The clouds at sunset were the purple of sweet potatoes, with a smudge of apricot at the horizon. Light savory smoke coiled from below as the compound’s apple orchard burnt. In a moment the next missiles would hit. These triumphs of technological cleverness were really only blameless instruments, as were the AI-piloted drones your corporation sent to fire them. As for those of you who launched the drones, and those who transferred orders from one mouth to the next to bring this to pass, you had also, imagining it would render you likewise blameless, reduced yourselves to machine parts, an awful achievement in which humans take pride. In building something greater than yourselves, you confirmed your own insignificance. Soon the warheads, flashing into shockwave and flame, would fling us round and burn our flesh, but even this would end in an instant, too swiftly for me to feel fright before it was done. All your cleverness and pomp, only to fashion a death we would barely note. If I could return as a vengeful ghost, it is a plain fact that I would suck your eyeballs from their sockets.

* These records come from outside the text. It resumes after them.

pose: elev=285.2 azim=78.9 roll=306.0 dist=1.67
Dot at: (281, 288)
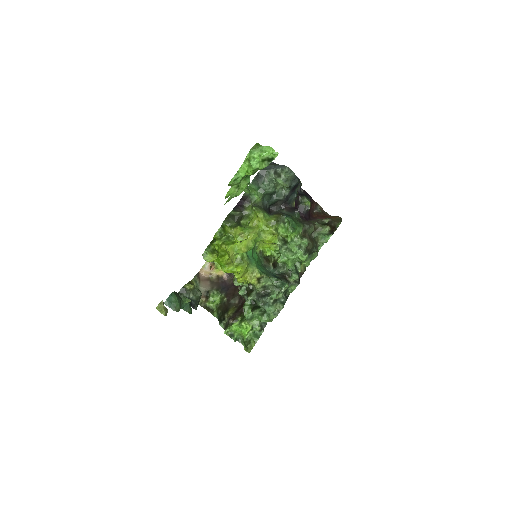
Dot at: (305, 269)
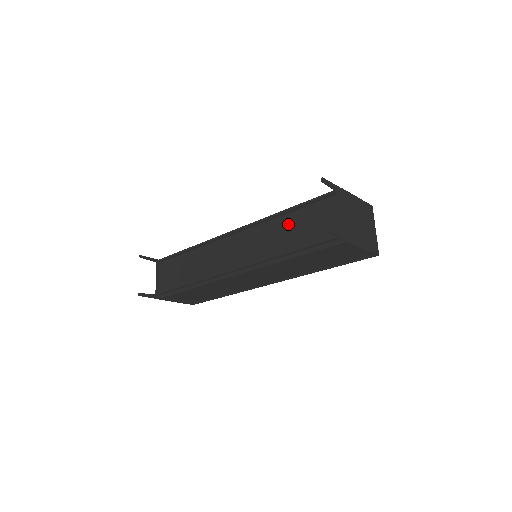
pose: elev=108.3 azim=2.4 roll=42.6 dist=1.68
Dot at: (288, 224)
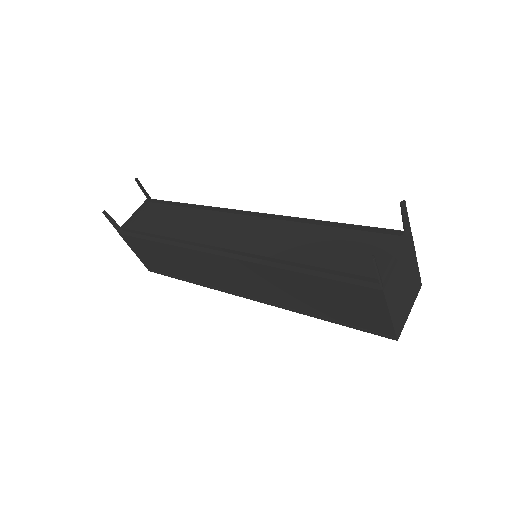
Dot at: (321, 236)
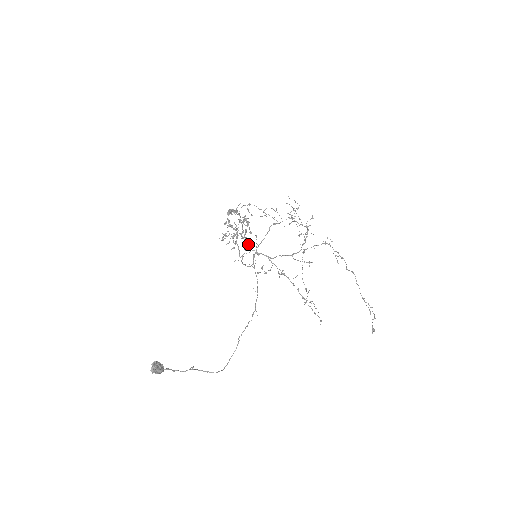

There on the roof, I nestled against my father in a childish stasis, a perfect neutral contentment that he was mine and I his. As for my father, who powerlessly awaited the dumb mechanisms coming to eradicate what he loved more than himself, he watched the majestic sky through sable eyes brimming with an emotion which I will not describe. You could never fathom it. The drones hunted everyone down, even the fleeing transports, and no one who knew us is alive—no one now living knows what our lives meant. You never asked our names when you could have, and our history is unrecorded in your documents or your videos. So you have no right to know what roiled in my father’s breast.

You know what was in mine: I have told you already that I was calm, which means your searing hatred never reached me. But his heart at the end shall remain solely his own.